I want nothing to do with this world. Even the concept of a pantheistic, non-conscious god is nothing but the source of humanitarian morbidity. Nothing can be trusted. Everyone around you is no more than behaviors that are mere illusory emulations of some level of humanity inside which already lacks meaning in itself. I don't want to see people much anymore. In certain cases, I can interact as I always have, but only with enough deceptive, hedonistic pleasure to experience the human state without anxiety. Nothing is different. I still enjoy the human existence, but it's terrible. It can be good but it is also solely responsible for all suffering. I can still talk to those around me. At work I probably won't be any different. But in any optional situations I just feel anxiety. All I can feel is an intense anxiety that completely clouds my ability to think. I have nothing to hold on to but people in a social setting itself and this unsatisfiable need is destroying me. Just as it always has.

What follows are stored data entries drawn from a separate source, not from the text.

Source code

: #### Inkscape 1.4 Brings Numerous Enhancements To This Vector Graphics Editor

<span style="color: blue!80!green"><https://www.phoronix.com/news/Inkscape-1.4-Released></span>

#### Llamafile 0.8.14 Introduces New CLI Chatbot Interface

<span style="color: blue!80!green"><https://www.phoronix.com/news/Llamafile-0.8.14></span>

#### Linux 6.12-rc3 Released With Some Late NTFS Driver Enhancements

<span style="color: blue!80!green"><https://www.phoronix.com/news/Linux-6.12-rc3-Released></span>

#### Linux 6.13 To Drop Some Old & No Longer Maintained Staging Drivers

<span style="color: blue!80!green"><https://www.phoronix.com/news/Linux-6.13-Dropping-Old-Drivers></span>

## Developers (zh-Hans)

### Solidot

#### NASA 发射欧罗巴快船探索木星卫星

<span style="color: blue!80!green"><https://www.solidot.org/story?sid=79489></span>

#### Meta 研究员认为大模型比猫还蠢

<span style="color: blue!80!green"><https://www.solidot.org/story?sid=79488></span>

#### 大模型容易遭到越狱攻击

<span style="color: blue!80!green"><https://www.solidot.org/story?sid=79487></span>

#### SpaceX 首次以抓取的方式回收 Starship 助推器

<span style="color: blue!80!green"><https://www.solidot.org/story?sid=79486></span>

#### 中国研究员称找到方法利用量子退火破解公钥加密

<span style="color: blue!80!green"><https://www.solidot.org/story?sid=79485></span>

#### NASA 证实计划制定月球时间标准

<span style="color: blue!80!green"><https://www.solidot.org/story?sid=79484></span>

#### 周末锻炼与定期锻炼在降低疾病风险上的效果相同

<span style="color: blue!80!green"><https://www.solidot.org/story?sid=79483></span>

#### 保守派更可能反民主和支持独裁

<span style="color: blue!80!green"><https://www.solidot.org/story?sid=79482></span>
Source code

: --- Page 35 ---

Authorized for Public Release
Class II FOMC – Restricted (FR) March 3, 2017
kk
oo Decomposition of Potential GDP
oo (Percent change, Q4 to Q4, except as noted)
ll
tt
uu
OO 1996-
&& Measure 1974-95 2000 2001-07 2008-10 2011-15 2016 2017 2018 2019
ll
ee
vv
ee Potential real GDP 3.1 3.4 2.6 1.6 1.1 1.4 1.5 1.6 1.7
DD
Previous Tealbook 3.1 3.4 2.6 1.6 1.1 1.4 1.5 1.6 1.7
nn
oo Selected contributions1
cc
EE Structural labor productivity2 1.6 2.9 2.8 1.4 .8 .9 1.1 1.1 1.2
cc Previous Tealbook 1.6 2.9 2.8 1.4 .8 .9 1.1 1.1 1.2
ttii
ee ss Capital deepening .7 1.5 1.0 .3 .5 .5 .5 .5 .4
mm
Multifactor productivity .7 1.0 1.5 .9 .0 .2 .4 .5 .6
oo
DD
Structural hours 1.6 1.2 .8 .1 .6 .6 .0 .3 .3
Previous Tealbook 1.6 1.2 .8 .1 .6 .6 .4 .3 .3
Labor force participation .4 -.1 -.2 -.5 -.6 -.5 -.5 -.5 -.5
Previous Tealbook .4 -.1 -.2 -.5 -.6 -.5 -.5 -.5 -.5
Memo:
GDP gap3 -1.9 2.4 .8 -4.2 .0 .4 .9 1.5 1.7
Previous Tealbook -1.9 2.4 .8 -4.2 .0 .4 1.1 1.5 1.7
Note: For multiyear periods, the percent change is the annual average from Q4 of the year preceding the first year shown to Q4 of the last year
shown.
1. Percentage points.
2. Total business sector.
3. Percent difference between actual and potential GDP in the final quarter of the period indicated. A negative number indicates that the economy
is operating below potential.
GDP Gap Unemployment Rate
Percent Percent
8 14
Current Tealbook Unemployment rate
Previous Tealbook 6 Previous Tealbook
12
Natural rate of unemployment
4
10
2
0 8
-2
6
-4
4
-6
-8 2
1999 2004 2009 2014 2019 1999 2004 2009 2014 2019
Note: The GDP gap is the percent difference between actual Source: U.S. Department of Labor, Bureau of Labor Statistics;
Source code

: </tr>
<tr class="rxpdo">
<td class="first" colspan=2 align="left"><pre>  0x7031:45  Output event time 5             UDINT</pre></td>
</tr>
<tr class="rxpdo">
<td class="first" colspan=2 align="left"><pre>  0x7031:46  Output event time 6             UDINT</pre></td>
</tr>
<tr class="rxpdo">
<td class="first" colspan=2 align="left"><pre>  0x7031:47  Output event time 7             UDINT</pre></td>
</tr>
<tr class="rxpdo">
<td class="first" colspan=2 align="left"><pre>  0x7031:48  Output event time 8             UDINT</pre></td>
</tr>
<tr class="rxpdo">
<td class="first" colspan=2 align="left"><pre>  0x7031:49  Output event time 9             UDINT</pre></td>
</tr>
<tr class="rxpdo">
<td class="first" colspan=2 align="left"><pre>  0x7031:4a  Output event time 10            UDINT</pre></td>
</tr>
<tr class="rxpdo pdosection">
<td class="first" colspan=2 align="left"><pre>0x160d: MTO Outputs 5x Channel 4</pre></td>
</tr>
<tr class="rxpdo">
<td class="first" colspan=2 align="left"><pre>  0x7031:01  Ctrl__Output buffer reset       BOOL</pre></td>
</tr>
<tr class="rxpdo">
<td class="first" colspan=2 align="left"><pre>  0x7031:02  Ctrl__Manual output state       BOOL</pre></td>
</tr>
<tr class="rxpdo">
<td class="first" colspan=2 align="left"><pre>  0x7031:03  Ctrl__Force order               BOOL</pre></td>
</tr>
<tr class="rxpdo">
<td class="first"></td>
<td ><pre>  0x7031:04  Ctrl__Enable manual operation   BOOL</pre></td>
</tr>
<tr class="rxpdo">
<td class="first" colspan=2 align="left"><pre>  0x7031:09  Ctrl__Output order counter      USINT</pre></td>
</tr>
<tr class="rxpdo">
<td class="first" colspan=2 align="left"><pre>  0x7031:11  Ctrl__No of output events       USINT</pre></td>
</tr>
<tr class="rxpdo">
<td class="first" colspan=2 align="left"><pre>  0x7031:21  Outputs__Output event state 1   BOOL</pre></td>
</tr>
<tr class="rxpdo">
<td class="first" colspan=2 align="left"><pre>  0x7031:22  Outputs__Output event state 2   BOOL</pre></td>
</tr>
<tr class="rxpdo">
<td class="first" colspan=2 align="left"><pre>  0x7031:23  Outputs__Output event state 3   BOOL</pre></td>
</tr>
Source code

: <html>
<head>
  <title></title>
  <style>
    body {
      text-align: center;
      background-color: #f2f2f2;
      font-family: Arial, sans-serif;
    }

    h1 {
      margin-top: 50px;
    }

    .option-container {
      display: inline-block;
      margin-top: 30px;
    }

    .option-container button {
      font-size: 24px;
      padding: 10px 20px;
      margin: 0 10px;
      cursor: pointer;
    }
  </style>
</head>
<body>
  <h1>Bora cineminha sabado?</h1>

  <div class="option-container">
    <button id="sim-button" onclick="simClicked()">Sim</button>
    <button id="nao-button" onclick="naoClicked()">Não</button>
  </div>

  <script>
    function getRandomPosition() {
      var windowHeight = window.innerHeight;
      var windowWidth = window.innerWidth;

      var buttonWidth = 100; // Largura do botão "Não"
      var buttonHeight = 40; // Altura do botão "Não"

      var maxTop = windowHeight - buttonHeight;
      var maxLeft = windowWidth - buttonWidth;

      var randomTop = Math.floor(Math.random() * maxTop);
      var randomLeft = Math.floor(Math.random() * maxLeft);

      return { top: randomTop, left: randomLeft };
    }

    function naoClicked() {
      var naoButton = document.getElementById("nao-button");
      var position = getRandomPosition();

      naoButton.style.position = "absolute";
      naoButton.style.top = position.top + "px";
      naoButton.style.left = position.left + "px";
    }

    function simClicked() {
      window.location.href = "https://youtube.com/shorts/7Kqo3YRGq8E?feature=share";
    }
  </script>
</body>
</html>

Everyone is full of shit and I don't want to talk about this. No one understands merely because they are different people. This is fine and I don't want anyone to take any offense by my behavior but for the most part I want to be left alone unless there is a strict purpose behind communication. Perhaps it'll blow over immediately. Maybe this is permanent. But it's never happened to me and my mind hasn't been this clear in who knows how long. I'm slowly getting calmer but it's still too soon to say. I'm reading again for the first time in over a year. Life is being reborn to me and I don't want any fucking interference by anyone telling me backwards delusions that only act as security blankets.
I don't want to talk to anyone.
If you have any sort of purpose behind it, I'm perfectly happy to help and don't be afraid to ask.
I don't know how long this will last.
Don't be offended.
Oh, and by the way, my new phone which totally sucks and is broken is being replaced in 5-7 business days. So leave voicemail messages.